### ASSIGNED TASK:
Go to the line containing "jar: present [464,632,522,677]" in the records below and print it and every following line exactly, on through the line containing "mug: none [225,333,269,373]", then stop.

### PROVIDED DATA:

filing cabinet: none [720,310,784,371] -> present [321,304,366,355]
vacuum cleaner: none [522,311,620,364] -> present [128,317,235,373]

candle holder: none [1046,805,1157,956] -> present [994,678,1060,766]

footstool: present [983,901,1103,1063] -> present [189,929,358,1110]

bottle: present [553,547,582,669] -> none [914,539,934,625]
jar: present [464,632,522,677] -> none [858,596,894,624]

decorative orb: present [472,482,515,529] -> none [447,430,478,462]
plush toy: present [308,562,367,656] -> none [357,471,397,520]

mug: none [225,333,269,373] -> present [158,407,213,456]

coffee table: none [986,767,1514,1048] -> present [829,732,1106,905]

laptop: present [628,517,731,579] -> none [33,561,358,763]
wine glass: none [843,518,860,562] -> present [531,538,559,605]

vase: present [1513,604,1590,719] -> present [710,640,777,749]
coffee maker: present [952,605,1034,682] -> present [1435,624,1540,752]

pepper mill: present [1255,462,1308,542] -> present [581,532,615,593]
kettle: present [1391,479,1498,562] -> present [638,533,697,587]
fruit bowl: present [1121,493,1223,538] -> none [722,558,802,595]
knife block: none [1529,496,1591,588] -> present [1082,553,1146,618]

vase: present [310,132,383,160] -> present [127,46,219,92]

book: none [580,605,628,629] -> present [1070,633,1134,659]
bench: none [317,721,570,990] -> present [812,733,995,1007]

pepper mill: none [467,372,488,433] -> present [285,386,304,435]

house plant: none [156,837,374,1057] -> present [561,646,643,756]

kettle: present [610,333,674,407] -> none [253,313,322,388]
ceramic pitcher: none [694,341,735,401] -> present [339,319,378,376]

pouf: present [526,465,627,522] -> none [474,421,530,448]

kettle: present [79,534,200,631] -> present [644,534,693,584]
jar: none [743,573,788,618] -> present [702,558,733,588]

### TASK SOLUTION:
jar: present [464,632,522,677] -> none [858,596,894,624]

decorative orb: present [472,482,515,529] -> none [447,430,478,462]
plush toy: present [308,562,367,656] -> none [357,471,397,520]

mug: none [225,333,269,373] -> present [158,407,213,456]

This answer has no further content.